Eppure, dietro la facciata della cieca obbedienza, Isao è tormentato dal dubbio e si domanda sull’utilità del suo gesto, sul sacrificare la propria vita per una guerra che già volge inesorabilmente alla sconfitta. L’animo del protagonista è dilaniato tra il dovere e l’obbedienza al proprio Paese e alla propria gente e il desiderio di continuare a vivere.
“A ventun anni ho l’onore di morire per l’Impero del Grande Giappone. Soffoco la vertigine che mi assale”.

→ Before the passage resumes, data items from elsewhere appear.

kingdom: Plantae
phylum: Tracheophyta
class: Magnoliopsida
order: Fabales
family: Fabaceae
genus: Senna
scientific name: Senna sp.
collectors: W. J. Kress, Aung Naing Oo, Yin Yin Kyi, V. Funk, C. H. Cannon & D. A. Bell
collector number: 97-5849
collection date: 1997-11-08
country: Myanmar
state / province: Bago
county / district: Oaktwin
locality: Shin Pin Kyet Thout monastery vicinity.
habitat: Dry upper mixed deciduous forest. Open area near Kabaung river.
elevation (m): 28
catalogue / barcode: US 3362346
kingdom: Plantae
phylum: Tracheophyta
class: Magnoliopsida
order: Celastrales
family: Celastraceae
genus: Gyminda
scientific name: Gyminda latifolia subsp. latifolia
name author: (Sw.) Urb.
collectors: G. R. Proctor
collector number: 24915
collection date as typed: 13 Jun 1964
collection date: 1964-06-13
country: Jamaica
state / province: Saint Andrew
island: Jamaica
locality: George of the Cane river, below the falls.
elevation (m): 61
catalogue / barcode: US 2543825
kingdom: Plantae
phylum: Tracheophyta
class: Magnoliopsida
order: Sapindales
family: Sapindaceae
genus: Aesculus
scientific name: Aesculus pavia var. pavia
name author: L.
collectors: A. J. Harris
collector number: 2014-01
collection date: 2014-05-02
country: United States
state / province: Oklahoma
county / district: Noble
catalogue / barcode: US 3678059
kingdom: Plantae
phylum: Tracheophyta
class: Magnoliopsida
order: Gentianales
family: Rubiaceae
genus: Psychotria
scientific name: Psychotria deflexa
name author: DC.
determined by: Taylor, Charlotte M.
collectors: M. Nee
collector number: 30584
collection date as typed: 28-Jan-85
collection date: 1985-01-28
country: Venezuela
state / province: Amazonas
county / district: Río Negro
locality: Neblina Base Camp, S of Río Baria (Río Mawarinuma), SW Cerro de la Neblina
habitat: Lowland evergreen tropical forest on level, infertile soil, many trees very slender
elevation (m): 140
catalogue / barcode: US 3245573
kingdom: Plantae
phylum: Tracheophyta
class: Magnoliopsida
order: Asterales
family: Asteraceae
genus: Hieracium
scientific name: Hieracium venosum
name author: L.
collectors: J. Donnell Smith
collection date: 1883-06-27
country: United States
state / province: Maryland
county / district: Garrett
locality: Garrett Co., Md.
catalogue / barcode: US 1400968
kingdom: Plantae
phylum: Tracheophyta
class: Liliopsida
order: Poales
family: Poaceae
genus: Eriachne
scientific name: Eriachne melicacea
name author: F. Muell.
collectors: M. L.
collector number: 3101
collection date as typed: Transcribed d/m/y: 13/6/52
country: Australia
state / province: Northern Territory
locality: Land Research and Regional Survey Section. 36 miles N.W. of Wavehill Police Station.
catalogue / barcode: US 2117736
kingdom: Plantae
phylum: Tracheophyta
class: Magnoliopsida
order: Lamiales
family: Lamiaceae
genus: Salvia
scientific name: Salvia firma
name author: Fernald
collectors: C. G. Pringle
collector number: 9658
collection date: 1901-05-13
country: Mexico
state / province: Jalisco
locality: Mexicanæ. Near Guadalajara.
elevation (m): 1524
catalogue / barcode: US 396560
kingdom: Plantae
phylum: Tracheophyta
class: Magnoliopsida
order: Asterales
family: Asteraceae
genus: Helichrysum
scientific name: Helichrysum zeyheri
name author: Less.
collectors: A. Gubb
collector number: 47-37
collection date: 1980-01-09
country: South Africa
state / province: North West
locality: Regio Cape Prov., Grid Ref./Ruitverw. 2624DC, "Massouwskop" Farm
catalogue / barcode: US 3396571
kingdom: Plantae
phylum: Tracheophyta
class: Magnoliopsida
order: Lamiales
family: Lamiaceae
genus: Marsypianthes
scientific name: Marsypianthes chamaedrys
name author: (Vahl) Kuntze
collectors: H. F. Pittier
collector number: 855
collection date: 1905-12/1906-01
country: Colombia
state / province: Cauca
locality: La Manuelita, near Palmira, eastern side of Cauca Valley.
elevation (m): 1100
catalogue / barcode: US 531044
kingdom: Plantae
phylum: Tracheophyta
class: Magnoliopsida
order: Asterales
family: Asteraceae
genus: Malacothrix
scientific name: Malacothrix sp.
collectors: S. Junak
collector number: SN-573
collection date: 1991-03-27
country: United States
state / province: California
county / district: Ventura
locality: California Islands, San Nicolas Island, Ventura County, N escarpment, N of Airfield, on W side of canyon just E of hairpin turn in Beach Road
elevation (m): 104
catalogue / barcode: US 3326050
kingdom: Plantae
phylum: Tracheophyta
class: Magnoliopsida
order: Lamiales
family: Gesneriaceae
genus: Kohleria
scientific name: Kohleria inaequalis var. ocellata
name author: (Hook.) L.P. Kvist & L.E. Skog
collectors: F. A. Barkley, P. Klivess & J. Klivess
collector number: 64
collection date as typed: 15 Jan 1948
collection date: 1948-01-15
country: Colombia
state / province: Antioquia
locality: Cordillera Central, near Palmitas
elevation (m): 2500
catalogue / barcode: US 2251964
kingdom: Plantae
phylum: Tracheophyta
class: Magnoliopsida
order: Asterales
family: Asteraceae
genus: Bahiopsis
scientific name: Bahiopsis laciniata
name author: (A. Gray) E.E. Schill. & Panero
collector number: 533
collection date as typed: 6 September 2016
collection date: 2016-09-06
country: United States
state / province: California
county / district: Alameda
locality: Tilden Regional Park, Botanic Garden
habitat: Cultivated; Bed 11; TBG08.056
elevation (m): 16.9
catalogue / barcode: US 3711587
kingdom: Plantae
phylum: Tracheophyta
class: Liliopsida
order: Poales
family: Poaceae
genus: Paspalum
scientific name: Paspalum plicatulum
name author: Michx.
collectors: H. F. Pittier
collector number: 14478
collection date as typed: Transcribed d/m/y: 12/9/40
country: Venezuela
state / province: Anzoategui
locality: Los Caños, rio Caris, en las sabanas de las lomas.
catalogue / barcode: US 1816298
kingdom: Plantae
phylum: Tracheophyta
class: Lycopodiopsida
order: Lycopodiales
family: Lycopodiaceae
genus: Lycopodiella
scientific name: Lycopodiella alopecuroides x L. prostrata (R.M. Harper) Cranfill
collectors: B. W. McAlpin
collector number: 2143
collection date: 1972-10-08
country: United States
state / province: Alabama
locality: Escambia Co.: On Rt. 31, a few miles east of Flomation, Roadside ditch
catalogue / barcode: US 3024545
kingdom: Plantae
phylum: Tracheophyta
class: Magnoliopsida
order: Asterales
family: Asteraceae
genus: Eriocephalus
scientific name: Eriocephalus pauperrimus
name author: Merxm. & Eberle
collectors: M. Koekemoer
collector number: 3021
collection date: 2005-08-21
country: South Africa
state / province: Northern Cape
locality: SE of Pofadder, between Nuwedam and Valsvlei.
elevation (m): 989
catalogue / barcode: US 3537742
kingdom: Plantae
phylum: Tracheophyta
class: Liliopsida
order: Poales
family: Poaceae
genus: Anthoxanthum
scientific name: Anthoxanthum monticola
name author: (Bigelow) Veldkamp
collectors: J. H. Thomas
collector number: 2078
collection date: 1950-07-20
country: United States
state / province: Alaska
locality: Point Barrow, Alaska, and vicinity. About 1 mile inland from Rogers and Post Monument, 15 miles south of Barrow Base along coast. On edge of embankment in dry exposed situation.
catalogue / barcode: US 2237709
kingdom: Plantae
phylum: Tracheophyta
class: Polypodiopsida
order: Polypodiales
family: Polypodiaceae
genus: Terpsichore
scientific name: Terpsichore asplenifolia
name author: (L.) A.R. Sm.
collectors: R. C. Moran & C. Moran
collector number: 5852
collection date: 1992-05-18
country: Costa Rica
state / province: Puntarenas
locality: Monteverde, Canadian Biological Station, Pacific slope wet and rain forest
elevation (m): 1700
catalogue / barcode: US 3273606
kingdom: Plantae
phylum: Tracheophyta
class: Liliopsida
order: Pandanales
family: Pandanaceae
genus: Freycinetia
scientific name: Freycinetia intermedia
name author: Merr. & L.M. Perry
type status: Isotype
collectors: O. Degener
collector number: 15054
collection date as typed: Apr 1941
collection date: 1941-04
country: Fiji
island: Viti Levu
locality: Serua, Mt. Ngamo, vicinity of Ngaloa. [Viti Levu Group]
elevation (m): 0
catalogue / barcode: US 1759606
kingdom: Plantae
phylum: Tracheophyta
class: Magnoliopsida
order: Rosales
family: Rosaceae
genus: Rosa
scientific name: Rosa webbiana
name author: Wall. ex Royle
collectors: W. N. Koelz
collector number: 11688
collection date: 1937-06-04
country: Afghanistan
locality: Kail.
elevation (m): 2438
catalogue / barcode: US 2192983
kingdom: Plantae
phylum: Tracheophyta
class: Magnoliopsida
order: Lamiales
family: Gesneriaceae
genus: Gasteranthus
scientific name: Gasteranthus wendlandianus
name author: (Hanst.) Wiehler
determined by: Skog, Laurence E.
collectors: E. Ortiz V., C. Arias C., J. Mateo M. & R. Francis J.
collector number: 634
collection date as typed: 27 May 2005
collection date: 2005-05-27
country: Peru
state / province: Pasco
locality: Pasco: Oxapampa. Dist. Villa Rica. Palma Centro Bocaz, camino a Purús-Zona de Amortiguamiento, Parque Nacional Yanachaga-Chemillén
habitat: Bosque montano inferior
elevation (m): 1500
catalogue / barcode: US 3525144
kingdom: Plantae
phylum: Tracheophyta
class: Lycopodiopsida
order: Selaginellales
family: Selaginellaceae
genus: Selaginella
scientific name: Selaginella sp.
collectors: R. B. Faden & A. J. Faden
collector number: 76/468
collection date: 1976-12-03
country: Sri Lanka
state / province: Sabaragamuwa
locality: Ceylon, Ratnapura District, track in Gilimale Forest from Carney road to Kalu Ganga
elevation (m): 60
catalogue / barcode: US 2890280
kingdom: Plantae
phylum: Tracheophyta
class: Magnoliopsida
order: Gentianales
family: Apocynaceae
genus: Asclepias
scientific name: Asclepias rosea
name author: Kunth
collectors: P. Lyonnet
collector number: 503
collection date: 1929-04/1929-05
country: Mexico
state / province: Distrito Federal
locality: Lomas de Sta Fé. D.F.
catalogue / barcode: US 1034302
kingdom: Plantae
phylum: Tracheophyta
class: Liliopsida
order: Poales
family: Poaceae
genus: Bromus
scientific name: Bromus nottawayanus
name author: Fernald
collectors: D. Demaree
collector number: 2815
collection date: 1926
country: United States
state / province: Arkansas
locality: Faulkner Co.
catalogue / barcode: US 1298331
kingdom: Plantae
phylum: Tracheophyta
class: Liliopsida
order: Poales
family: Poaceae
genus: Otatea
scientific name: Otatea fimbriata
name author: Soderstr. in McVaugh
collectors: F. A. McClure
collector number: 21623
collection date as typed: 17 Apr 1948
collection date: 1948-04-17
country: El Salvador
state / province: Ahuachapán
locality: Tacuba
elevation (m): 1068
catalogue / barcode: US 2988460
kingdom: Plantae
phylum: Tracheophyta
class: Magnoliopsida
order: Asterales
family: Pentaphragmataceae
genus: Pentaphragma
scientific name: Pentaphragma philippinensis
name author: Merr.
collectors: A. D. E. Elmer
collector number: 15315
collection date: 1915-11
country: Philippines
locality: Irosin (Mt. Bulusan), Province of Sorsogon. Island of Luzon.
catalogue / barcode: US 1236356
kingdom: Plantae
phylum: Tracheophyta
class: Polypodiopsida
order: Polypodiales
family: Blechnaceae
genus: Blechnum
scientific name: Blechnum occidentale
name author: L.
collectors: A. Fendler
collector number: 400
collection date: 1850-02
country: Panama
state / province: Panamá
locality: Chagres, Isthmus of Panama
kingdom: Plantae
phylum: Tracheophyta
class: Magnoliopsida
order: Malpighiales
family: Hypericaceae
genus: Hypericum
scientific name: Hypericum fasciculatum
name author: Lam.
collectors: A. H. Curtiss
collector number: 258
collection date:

Sebbene la sua fermezza vacilli, Isao intraprende il suo ultimo viaggio per diventare il fugace eroe che tutti si aspettano che sia. Durante il volo un’avaria lo costringe però ad un atterraggio di emergenza su un atollo sperduto nel Pacifico. Impossibilitato a rientrare e riprendere il conflitto, la permanenza forzata sull’isola e il contatto con il semplice stile di vita degli abitanti che la popolano saranno l’occasione per riflettere sulla sua missione e sulla propria vita.
“Pacifico” (Voland, 2021, pp. 112, euro 14, traduzione di Roberto Lana) di Stéphanie Hochet è un romanzo delicato come il sakura, attraverso il personaggio di Isao, ci immerge nel fascino, a volte misterioso, della cultura giapponese.